### Problem to solve
Filter this data down to the lines that hold "üssü", and copy them.

### Dataset records
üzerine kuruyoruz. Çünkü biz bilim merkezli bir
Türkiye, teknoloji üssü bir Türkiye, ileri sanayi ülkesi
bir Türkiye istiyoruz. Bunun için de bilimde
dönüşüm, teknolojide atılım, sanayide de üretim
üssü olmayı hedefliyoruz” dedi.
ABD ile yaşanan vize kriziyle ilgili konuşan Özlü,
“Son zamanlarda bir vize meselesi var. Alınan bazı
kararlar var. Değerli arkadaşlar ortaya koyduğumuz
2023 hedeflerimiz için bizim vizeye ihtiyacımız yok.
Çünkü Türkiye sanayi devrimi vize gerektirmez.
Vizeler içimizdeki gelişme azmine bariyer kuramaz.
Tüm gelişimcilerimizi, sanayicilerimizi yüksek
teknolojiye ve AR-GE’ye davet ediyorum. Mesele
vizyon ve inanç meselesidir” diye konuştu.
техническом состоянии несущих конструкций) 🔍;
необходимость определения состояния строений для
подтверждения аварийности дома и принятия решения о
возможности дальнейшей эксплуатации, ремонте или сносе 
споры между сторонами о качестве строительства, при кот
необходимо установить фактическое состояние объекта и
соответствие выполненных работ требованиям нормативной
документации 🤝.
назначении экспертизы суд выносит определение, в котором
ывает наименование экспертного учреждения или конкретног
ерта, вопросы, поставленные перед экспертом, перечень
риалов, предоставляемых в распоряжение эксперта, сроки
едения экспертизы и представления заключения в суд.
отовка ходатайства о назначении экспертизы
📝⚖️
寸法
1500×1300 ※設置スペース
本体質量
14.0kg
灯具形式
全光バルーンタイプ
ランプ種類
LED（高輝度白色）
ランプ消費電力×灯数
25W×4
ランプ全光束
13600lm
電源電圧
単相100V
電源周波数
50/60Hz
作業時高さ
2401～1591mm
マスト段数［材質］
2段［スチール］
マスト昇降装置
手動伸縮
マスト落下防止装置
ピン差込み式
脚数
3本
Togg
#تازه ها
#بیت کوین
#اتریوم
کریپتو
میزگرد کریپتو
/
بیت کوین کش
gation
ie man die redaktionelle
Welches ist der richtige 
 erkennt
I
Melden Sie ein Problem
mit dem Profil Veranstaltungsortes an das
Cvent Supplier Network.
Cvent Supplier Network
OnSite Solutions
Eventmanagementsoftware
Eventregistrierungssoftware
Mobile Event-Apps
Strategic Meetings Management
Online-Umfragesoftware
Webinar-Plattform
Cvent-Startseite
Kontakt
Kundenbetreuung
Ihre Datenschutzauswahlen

### Response area
Türkiye, teknoloji üssü bir Türkiye, ileri sanayi ülkesi
üssü olmayı hedefliyoruz” dedi.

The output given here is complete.